__Instructions to follow__:
Starting from the line that contains "Online matriculation |", output every remaining line of the records below exactly as it appears, that line and the last one included.

#### Input ####

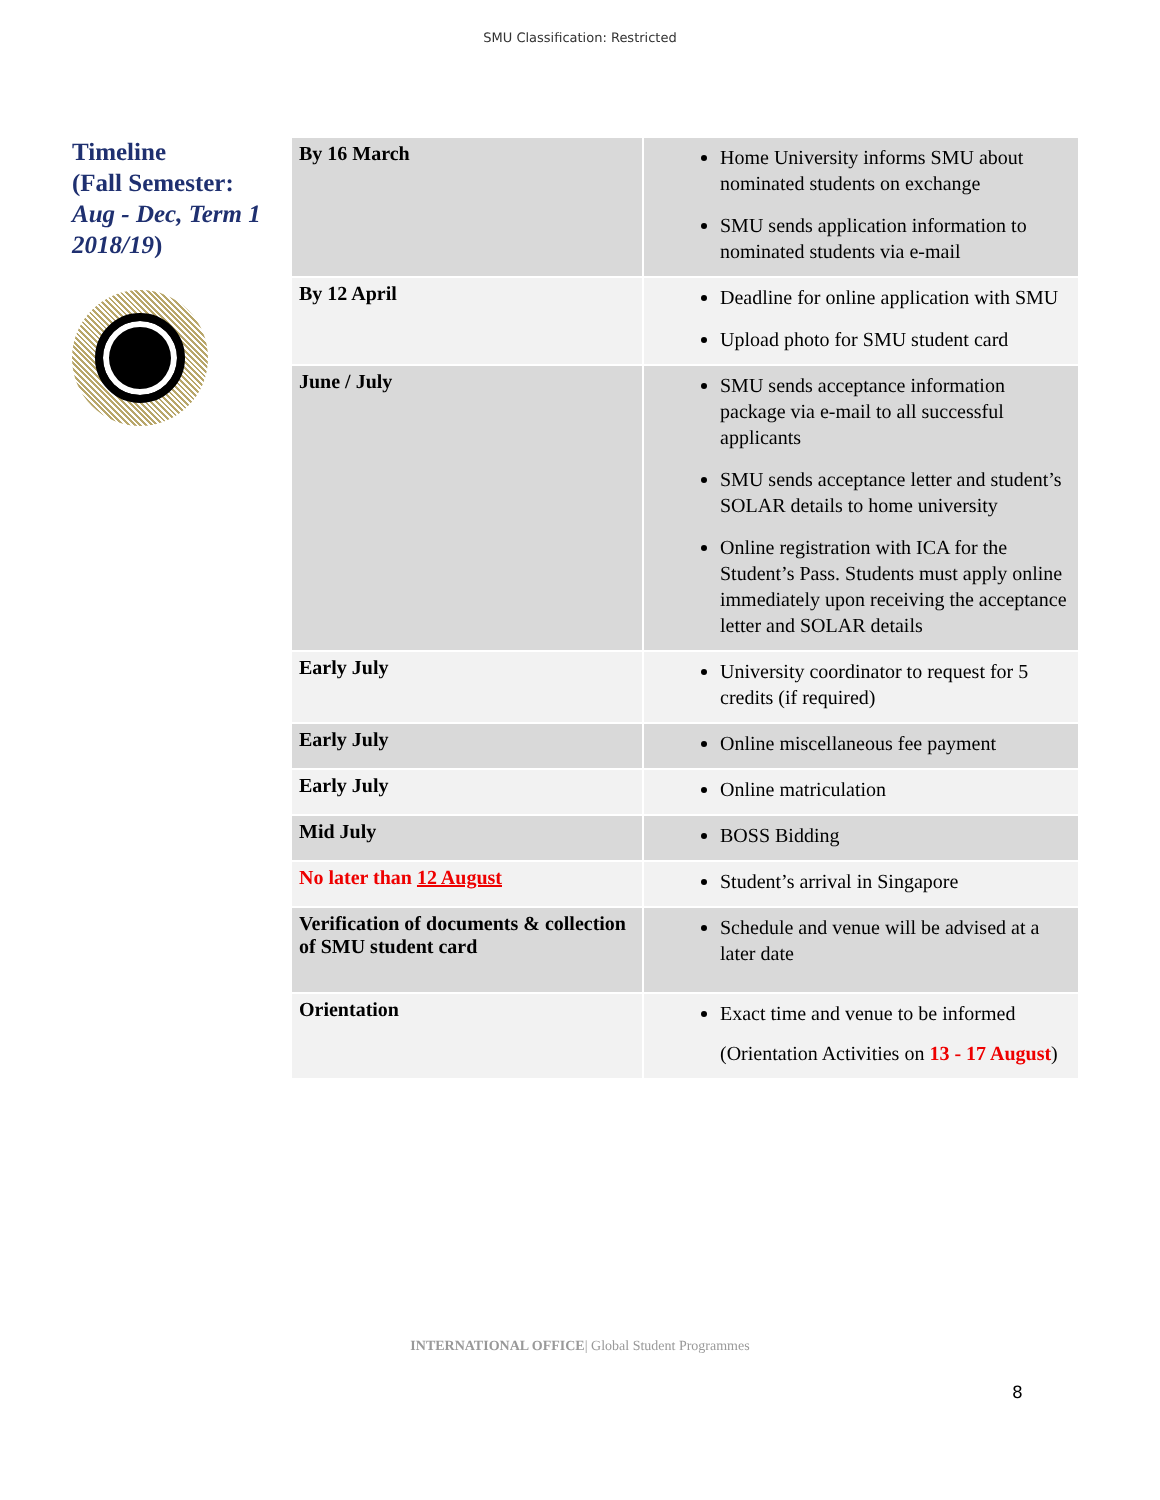SMU Classification: Restricted
Timeline
(Fall Semester:
Aug - Dec, Term 1 2018/19)
| By 16 March | Home University informs SMU about nominated students on exchange SMU sends application information to nominated students via e-mail |
| By 12 April | Deadline for online application with SMU Upload photo for SMU student card |
| June / July | SMU sends acceptance information package via e-mail to all successful applicants SMU sends acceptance letter and student’s SOLAR details to home university Online registration with ICA for the Student’s Pass. Students must apply online immediately upon receiving the acceptance letter and SOLAR details |
| Early July | University coordinator to request for 5 credits (if required) |
| Early July | Online miscellaneous fee payment |
| Early July | Online matriculation |
| Mid July | BOSS Bidding |
| No later than 12 August | Student’s arrival in Singapore |
| Verification of documents & collection of SMU student card | Schedule and venue will be advised at a later date |
| Orientation | Exact time and venue to be informed (Orientation Activities on 13 - 17 August ) |
INTERNATIONAL OFFICE| Global Student Programmes
8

####

__Solution__:
| Early July | Online matriculation |
| Mid July | BOSS Bidding |
| No later than 12 August | Student’s arrival in Singapore |
| Verification of documents & collection of SMU student card | Schedule and venue will be advised at a later date |
| Orientation | Exact time and venue to be informed (Orientation Activities on 13 - 17 August ) |
INTERNATIONAL OFFICE| Global Student Programmes
8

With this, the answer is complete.